If you’ve kept yourself abreast of the geopolitics surrounding semiconductor chips that has been evolving since the pandemic, you may be aware that China has requested that Alibaba and Tencent step up their development of chips based on RISC-V instruction-set architecture (ISA).
RISC-V is, as the V suggests, the fifth generation of an open standard ISA developed at the University of California in 1981. It’s open-source, completely free to use, and hugely versatile, providing a framework for the development of both hardware and software.
These qualities are reflected in the size of businesses taking advantage of the technology. Google has used RISC-V for security models in its Pixel 6 phones; other members of the RISC-V foundation include Samsung, IBM, NVIDIA, and Qualcomm. It has achieved, in other words, serious commercial clout.
While China’s interest is geopolitically pragmatic, as it looks to sidestep sanctions upon more prevalent Arm-based chips, the investment will bring the technology to the attention of those who had not considered it before. Semico Research suggests that there will be 25 billion RISC-V-based AI SoC’s by 2027, bringing in $271bn that year.
With another year of innovation and progress announced at the RISC-V Summit in December, the community is looking forward to a more intelligent, capable, connected IoT in 2023 and beyond. But what does that progress look like? And who, exactly, will benefit most from its adoption and popularity?
RISC-V was specifically designed to be open, modular and scalable, aiming to undermine more rigid and expensive ISAs that weren’t designed to accommodate modern compute workloads. It’s a far more adaptable technology as a result, which means more engineers both cooperating and competing to develop new technologies and applications.

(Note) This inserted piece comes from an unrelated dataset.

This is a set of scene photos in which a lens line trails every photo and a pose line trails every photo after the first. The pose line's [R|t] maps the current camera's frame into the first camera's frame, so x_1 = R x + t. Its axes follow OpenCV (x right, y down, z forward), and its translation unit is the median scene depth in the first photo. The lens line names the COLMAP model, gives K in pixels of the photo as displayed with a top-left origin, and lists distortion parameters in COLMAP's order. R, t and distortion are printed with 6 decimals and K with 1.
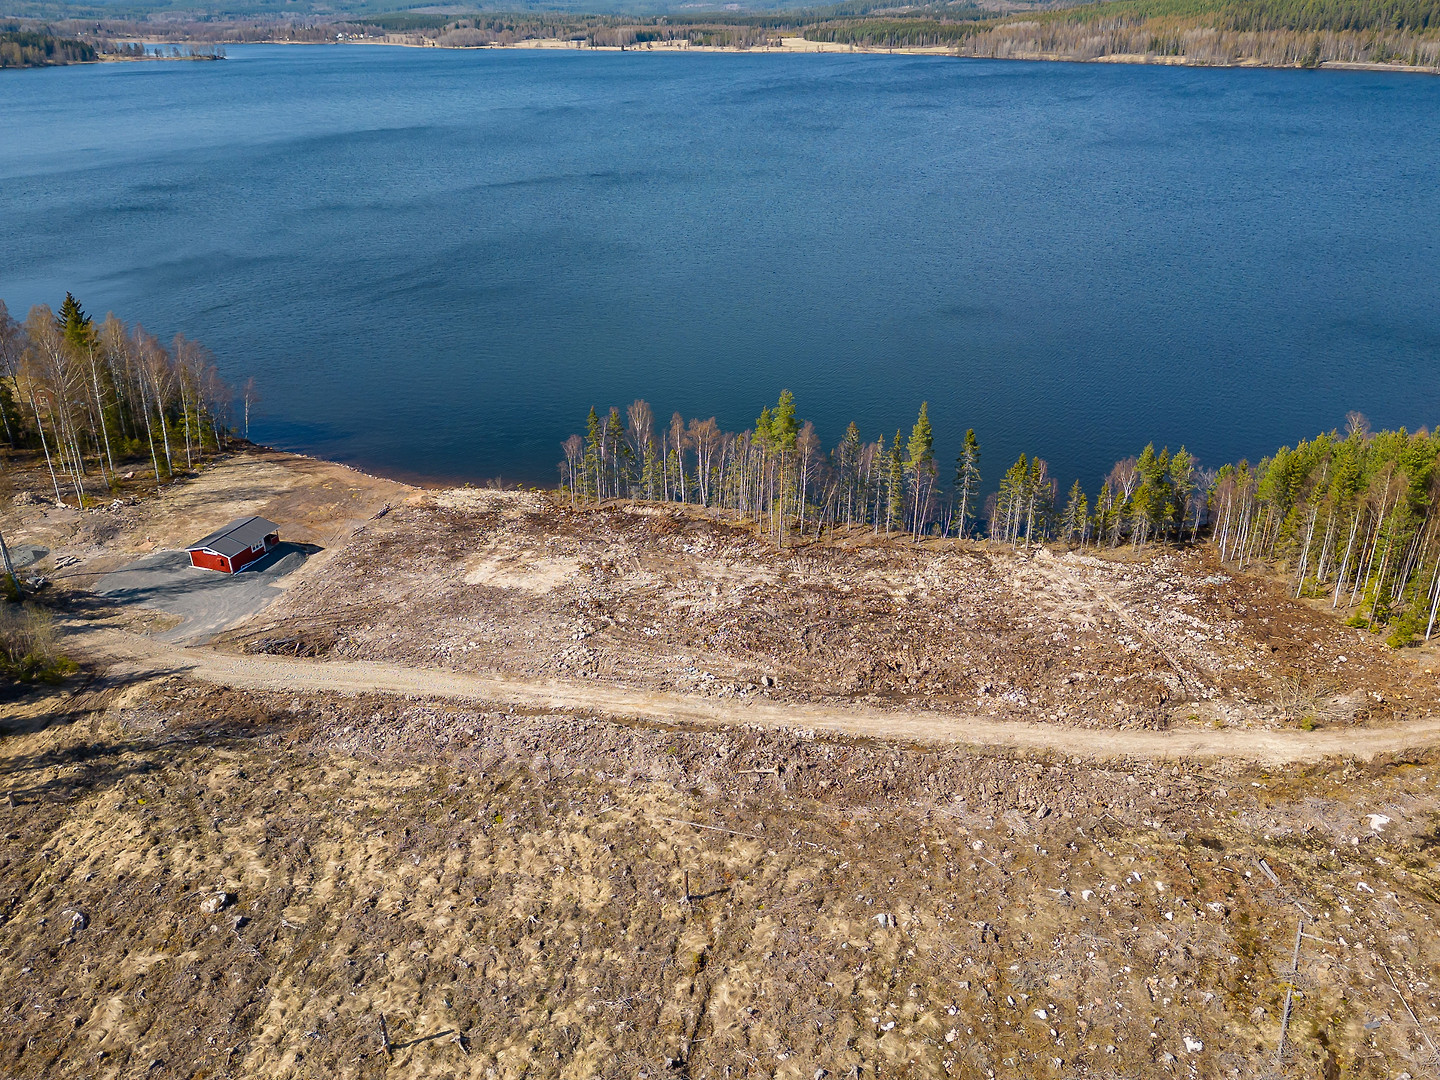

For an SME, RISC-V offers a level playing field to companies who lack the financial firepower or leverage of major players to influence the direction of more closed architectures. Anyone can derive innovative and differentiated products from the RISC-V standard, potentially free from royalties or licensing costs.
The rapid fragmentation of the IoT into a “sum of niches” – smaller specialist applications with unique requirements, but with common technologies that comprise a huge market overall – makes the acceleration of development here hugely exciting.
But beyond the future of these technologies, there are also specific benefits to manufacturers and designers that choose to integrate themselves into the RISC-V ecosystem thanks to the open-source, community-driven aspect of the ISA.
There’s a cyclical element to RISC-V’s progress. The more software and toolsets that are made available on a specific ISA, the more inclined companies will be to opt to design or develop chips on it. And the more chips that take advantage of a specific ISA to do something efficient, meaningful, or innovative, the more likely it is that developers will look to that ISA for their own ends.
For RISC-V, not having to pay for an ISA makes this potential for progress even more attractive. By collaborating with other developers and taking advantage of the opportunity to make use of open-source IP, it’s possible to seriously drive down development costs while simultaneously reducing the risk of untested hardware or software, accelerating time to market. This is particularly pertinent for new businesses, who need to maximise the impact of every pound spent.
When it comes to another critical currency of innovation – talent - the commonality of RISC-V has the potential to make a business more attractive to new recruits. Engineers or designers who may be put off by the prospect of learning a new ISA could be swayed by the prospect of a familiar toolset that allows them to do their best work more quickly, ultimately smoothing their introduction to a company.
This all bodes extremely well for the advancement of the IoT. The ability to design increasingly cost-effective, powerful, compact processors for electronics across a myriad of applications, capable of delivering more complex functionality at the user end, is a prerequisite for meaningful progress.
It’s no surprise, therefore, to see demand for such technologies driving up the usage of RISC-V architecture.
Research from Semico has found that RISC-V expects the number of chips using its technology to increase by 73.6%, year-on-year between now and 2027 – which goes some way to explaining why RISC-V International CEO Calista Redmond wants “nothing less than world domination”, according to an interview earlier this year.
On the developer front, RISC-V offers the opportunity to customise designs as they go, building bespoke features that speak to exactly what an application requires. From a community perspective, meanwhile, each new device offers a window into the technical advantages of platforms benefitting from the RISC-V community, while retaining the frame of reference that they’re so familiar with. That shared knowledge, toolset, and perspective all accelerate growth.
The accessibility, affordability and ambition of RISC-V, and the potential results from an IoT and AI-centric perspective, make China’s interest understandable.
RISC-V represents a certain level of freedom when it comes to innovation: from licensing fees, from creative restrictions, from economic risk, and from unfamiliarity. The ability to give engineers the tools that they work best with, and then allowing them the freedom to develop and innovate, is a compelling case for the excitement surrounding RISC-V.
And as all of these benefits impact the individual engineer, they ripple out. As the architecture provides the basis for exciting new applications and developments, we move closer to the point at which RISC-V hits the mainstream, with potential industry-wide adoption heralding a new dawn for many sectors.